Saturday, October 07, 2006

These Days....

Unbelievable. After two months of blog silence, I am finally able to sit down in front of my blog again. It seems that the older I get, the more the tendency for me to lick my wounds in private. They say that dogs when hurt would look for a safe, dark corner and only emerge once they are better. I never thought of myself as a dog, but yeah, went through some dog days myself. Haha. Oh the puns.

That so-called right-sizing near-killed me though I doubt anybody would guess. HR and J consoled me with their own version of my Buddha book. And I would have to agree. This is something only age, experience, and wisdom would bring. But yes, getting let go of IS a very valuable lesson. And it's something you would appreciate only years after the experience. If you don't get me, then you're not in your thirties. Haha again.

Today I blog due to some very interesting events. Again, it promised to be an ordinary day. (Hmmm... I notice that some very memorable days start out innocently enough while some days we look forward to with great expectation just fall flat like a popped balloon.) But now, I feel like I've been through the wringer.

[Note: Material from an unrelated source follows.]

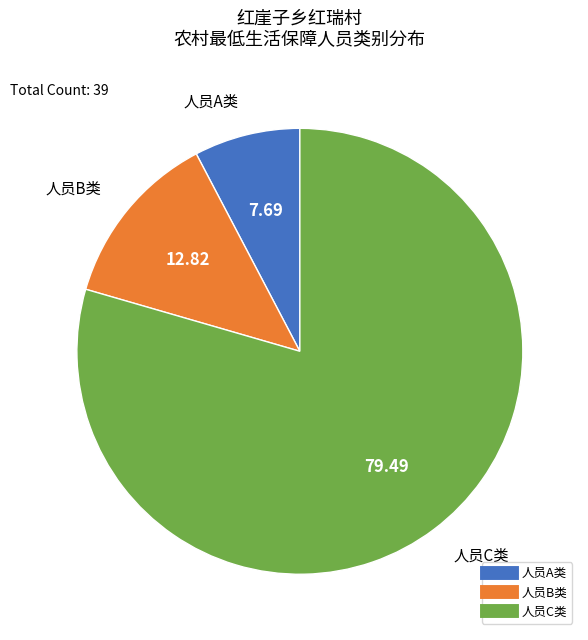

Do 人员A类 and 人员B类 together represent more than half of the pie?

No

Well, of course, there is the usual plethora of work. And D made me cry. I couldn't stop. Quite unusual for me. When we lost our house to the lahar, I cried a total of 5 minutes. But not this time. So yes, it was one for the blog. I had to take side trips to the bathroom many times. I stared at my dual monitors teary-eyed. I am telling you, I couldn't stop. What did he do? Did he curse at me? Break my bones? Steal my lunch money? Nothing like that. It was a very simple thing but it pained me because it was so unusual. D has always been decent to me. So why today? J says maybe he was just plain tired or stressed. Maybe. Or maybe he's listened too much to others rather than trusted what he's always known of me.

Friends, don't be afraid of difficult days. They will show you your truest friends. When everybody else doubts or abandons you, your true friends will be there shining as if from a spotlight.

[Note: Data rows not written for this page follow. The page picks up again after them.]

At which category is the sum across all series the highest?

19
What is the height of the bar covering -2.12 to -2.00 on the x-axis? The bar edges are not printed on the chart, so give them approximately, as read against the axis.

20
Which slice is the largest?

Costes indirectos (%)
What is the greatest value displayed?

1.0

Incidentally enough, twas the Angel Uriel who stopped the flow of tears. Not her intention I assure you which actually helped. We discussed the work process that actually triggered the thing with D and I felt better when I came up with a solution that I felt would work better. As simple as that.

Later I felt well enough to actually come up to D and be honest and blunt. How many people actually do that rather than talk behind somebody's back? The words I expressed would sound cheesy to anybody except that there's such a thing as context. Plus, my manner was very quiet and reasonable because with D, I can only be sincere.

For the life of me though, I can't reconstruct what I said. But whatever it was, it seemed to have got through to him because after, he called me over and helped me with the task.

Maybe tomorrow I will feel different and actually feel better. Human after all. When I walked past him several times to get to H (work-related, anything about work, I execute like a robot) I felt something dying and shrivelling. Maybe he's falling from the pedestal I put him in.

On to more trivial things, I was able to chat with L. J has scolded me for being so forward. What the hell, are we living in the Stone Age? Can't I innocently want to talk to somebody who appears interesting? It's touching though for J to care enough to scold. But anyway, I still say thank you Skype. Muah!

I float away to a gimik. But that's for tomorrow's post. Will get the happy pics. Goodnight you all!